== Text ==
§
Controversial as a politician – he opposed Churchill’s
determination for an unconditional surrender by Hitler – William
later became known as a playwright, writing mostly comedies in an
upper-class setting.
He was descended from the Earls of Home
and the Lambtons, Earls of Durham. Jamie’s mother was Rachel Brand,
27th Baroness Dacre and daughter of the 4th Viscount Hampden. Hence,
Jamie took on the title 28th Baron Dacre when his mother died.
James Thomas Archibald Douglas-Home was born in Edinburgh. After
his family moved south to Hampshire, he went to Eton and later to
Bristol University.
There he maintained his love of horses
and began “riding out” – warming up and training thoroughbreds – for
trainer Bill Wightman at Upham, near Southampton.
Jamie’s
feel for horses won him a job as assistant to one of the UK’s most
famous trainers, Peter Walwyn, based in Lambourn, Berkshire, who was
twice champion flat racing trainer.
In the late 1970s, Jamie
set up his own stables at East Hendred, Oxfordshire, and in 1979
married Christine Stephenson, daughter of trainer Willie Stephenson,
the only trainer in the 20th century to have saddled the winners of
both the Derby and the Grand National as well as triple Champion
Hurdles winner Sir Ken.
Christine became the personal
secretary and “right-hand woman” to Henrietta Knight for more than
27 years.
“He was a kind, much-liked, fun-loving man,” Ms
Knight said. “Jamie mixed so well with people, was very intelligent
and was a very good writer.
§
== Record list ==
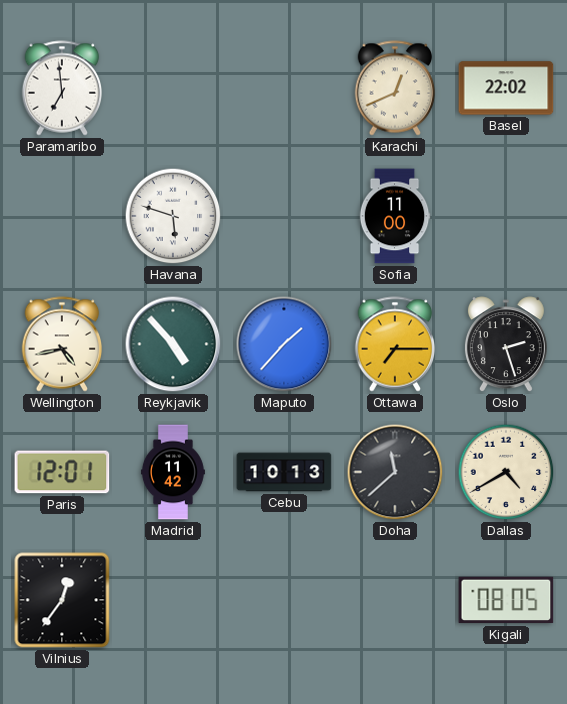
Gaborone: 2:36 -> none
§
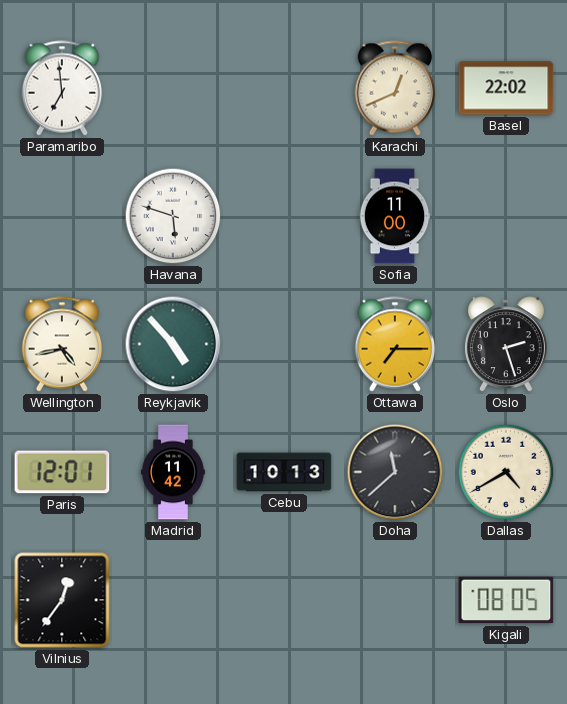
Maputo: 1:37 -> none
§
== Task set ==
1. Return, word for word, everything in the Jamie Douglas-Home passage from "He was descended" down to "flat racing trainer.".
2. In the Jamie Douglas-Home passage, where did Jamie set up his own stables in the late 1970s?

== Solutions to the exercise ==
1.
He was descended from the Earls of Home
and the Lambtons, Earls of Durham. Jamie’s mother was Rachel Brand,
27th Baroness Dacre and daughter of the 4th Viscount Hampden. Hence,
Jamie took on the title 28th Baron Dacre when his mother died.
James Thomas Archibald Douglas-Home was born in Edinburgh. After
his family moved south to Hampshire, he went to Eton and later to
Bristol University.
There he maintained his love of horses
and began “riding out” – warming up and training thoroughbreds – for
trainer Bill Wightman at Upham, near Southampton.
Jamie’s
feel for horses won him a job as assistant to one of the UK’s most
famous trainers, Peter Walwyn, based in Lambourn, Berkshire, who was
twice champion flat racing trainer.

2. East Hendred, Oxfordshire.